For as long as this psychic energy is turned inward, we will continue slipping further and further into a personal realm of fantasy and delusion. Each time we fail to connect with others on an emotional or cerebral level, our personal spirit erects all sorts of defence mechanisms (i.e. repression, dissociation, etc.) that further widen the chasm between the inner and outer worlds. The proliferating discontent eventually channels itself into depression where we prefer dark brooding and solitary confinement to taking the problem by the horns and trying to find a feasible solution. We bottle up our creative potentials and ignore them. We take to alcohol to drown our sorrows and wallow in our own misery. We impulsively resort to the sanctuary of escapism, to drug-induced alterations of consciousness for profound and insightful psychedelic experiences that will temporarily eradicate the internal stressors. We find ourselves entertaining untruths that exalt our ego. We asphyxiate ourselves with paranoia in a selfish attempt to place the blame for our troubles on someone else. We do anything and everything possible to avoid meeting our problems headfirst. Finally, we submit to delusional beliefs and view reality through a psychotic kaleidoscope in our desperate attempt to recreate meaning. By this time we have hit rock bottom on the social scale; we have become useless, unproductive, and in some instances dangerous to ourselves and others.

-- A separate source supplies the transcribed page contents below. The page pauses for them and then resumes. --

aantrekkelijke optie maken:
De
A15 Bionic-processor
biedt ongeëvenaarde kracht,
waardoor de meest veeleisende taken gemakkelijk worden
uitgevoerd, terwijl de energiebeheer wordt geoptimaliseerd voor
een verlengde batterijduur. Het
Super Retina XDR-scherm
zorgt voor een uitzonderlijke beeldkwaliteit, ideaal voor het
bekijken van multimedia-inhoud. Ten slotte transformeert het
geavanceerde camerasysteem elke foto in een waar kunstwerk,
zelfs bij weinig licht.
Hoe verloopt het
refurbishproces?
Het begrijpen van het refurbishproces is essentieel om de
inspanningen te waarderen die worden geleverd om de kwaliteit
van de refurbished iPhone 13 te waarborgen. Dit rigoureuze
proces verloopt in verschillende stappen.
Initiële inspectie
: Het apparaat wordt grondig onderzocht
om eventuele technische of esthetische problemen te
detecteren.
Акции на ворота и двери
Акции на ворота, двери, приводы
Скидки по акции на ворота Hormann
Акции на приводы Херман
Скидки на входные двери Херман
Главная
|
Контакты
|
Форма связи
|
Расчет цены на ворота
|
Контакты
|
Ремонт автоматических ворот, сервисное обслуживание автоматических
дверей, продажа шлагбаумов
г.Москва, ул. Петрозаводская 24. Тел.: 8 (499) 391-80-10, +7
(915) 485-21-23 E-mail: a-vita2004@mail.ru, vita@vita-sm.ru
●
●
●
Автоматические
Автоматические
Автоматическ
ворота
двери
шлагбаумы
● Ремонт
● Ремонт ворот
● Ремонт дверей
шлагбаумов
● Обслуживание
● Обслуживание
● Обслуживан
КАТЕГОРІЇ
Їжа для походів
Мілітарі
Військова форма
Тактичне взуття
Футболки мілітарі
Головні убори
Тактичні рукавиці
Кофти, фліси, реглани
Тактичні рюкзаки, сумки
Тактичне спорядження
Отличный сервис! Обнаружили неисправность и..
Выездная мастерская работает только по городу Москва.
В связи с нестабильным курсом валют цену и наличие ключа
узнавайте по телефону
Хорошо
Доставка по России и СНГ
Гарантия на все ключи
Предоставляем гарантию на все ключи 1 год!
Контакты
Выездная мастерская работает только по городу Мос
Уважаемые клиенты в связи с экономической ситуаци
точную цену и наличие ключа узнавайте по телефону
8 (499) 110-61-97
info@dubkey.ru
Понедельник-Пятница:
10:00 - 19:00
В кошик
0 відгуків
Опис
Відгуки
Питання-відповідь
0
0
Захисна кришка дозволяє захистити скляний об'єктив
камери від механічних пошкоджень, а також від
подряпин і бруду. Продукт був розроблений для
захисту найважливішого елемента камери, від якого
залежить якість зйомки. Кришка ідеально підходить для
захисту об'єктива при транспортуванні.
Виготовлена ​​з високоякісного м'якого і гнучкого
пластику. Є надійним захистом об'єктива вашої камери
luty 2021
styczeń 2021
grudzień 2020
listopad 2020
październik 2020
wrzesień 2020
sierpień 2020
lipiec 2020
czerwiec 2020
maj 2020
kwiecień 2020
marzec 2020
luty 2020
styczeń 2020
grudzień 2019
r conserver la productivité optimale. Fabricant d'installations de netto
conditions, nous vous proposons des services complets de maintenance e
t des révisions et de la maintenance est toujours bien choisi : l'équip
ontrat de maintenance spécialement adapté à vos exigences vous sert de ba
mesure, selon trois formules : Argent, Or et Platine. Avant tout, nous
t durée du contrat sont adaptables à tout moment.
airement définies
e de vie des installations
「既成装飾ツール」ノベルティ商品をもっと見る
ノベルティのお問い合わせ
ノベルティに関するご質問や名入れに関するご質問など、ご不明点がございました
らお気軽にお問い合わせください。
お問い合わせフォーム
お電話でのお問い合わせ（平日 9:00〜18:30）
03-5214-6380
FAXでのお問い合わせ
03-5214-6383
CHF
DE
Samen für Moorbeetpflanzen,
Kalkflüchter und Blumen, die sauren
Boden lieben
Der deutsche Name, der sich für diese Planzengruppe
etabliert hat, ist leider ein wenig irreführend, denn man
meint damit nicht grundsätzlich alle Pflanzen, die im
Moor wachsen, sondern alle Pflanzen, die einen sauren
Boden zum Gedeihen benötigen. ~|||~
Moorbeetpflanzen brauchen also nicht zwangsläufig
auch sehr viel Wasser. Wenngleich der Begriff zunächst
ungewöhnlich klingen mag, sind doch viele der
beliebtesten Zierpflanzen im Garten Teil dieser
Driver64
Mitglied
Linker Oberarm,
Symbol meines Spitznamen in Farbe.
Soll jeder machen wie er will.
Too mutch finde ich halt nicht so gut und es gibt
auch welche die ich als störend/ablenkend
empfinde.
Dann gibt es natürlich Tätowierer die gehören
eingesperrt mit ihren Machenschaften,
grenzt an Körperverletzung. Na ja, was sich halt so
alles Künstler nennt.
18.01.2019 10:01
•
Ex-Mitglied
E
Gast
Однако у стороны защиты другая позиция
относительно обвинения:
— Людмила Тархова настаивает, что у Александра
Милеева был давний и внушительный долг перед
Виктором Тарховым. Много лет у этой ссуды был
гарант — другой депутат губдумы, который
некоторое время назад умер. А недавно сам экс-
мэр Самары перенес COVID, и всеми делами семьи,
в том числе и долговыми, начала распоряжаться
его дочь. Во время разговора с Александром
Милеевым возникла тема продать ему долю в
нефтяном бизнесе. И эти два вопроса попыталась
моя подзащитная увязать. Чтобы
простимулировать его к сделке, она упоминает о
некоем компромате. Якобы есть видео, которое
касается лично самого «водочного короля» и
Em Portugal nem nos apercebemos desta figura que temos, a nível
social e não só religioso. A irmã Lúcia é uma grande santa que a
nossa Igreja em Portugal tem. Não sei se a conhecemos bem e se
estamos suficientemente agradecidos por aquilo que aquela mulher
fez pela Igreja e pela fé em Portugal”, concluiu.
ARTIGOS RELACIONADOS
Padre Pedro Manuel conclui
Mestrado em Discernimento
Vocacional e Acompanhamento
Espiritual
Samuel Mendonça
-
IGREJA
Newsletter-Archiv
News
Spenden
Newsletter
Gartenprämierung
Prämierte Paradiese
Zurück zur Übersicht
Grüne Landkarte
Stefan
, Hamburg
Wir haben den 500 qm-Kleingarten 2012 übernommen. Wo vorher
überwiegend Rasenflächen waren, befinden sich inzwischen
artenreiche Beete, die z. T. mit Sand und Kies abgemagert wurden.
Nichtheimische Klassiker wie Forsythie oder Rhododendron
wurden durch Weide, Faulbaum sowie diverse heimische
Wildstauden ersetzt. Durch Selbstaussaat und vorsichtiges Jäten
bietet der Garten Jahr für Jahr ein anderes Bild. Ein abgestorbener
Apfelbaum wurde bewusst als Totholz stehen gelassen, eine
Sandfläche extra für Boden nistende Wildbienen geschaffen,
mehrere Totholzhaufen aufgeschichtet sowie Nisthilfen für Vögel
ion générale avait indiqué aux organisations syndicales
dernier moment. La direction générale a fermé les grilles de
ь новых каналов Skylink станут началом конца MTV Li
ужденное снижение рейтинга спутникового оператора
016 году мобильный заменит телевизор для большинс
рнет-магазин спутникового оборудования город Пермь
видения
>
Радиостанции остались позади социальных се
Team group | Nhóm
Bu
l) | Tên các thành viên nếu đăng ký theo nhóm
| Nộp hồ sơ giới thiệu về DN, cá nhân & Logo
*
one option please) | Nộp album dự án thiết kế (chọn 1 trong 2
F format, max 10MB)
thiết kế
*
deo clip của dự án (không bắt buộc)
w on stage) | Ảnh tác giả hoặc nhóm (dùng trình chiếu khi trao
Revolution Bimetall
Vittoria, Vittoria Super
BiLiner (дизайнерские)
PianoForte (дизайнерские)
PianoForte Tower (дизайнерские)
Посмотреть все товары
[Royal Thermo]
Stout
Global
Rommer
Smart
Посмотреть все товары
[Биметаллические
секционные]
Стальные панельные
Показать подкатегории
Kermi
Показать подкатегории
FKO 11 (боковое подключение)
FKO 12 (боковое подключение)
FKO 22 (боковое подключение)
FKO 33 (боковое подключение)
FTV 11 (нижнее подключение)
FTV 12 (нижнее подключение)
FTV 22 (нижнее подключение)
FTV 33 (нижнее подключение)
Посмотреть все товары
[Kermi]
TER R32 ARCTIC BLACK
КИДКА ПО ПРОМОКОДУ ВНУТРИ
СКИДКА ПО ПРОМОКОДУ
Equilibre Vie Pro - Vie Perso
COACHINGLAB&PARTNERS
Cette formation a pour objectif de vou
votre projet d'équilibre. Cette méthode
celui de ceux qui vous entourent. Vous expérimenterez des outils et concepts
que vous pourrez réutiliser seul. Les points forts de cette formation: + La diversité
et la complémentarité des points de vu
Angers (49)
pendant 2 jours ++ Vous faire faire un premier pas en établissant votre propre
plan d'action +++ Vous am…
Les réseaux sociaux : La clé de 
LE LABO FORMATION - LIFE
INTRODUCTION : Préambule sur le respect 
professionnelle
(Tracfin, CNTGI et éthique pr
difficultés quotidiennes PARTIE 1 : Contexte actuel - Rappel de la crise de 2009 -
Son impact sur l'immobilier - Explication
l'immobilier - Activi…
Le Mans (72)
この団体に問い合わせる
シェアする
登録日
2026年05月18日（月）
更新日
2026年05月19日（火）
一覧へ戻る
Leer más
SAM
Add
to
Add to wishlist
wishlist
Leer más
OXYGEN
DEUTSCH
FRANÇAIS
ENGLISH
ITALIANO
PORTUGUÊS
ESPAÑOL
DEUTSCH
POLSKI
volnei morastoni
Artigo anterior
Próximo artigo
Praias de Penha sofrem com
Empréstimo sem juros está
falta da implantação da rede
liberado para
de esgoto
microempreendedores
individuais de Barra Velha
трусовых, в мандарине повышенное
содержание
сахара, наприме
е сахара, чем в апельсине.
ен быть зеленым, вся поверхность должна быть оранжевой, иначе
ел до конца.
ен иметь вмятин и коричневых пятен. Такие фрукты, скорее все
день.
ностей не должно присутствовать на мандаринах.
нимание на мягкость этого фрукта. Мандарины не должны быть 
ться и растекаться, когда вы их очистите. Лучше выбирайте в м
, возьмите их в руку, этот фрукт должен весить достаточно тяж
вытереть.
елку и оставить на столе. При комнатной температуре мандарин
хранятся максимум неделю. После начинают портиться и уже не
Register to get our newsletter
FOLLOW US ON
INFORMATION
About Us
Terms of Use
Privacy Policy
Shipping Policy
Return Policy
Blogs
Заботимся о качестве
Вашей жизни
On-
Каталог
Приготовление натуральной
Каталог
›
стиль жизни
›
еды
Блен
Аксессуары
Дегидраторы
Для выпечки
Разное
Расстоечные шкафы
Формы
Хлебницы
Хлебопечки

Deliverance from this deplorable state of being isn’t as obscure and inaccessible as some people think. In fact to reverse the process all we need to do is emerge from our prolonged communal hibernation and begin constructing meaningful bridges that connect us to other people and societies in productive and beneficial ways. If Aradale was right in one thing, it was probably this: the administrative staff forced the inmates to work in the vineyards, orchards, the vegetable garden, or the piggery. As long as one didn’t pose a threat, he or she was allowed sufficient freedom to contribute to the environment. Busying oneself with laborious tasks was entirely advantageous: it would distract the individual from the persecutory nature of his or her inner mental processes whilst establishing some kind of communal rapport between self and like-minded others. Physical work also permitted self-reflection and analysis, critical if the individual wished to transmute the painful and negatively-charged sentiments brewing within into affirmative feelings of self-worth and respect. Lest we forget that the lower-order hallucinations of ‘psychotics’ are, in fact, personified projections of self-conscience mistaken for alien forces by a war-torn and battered ego. When a step-by-step methodology is employed to reinstate the inner-outer axis and reintegrate the ‘psychotic’ into society, this conscious multiplicity miraculously evaporates. Likewise when our relationship to others and the environment is productive and meaningful, we are one and at peace within ourselves. The inner condition reflects the outer and vice versa.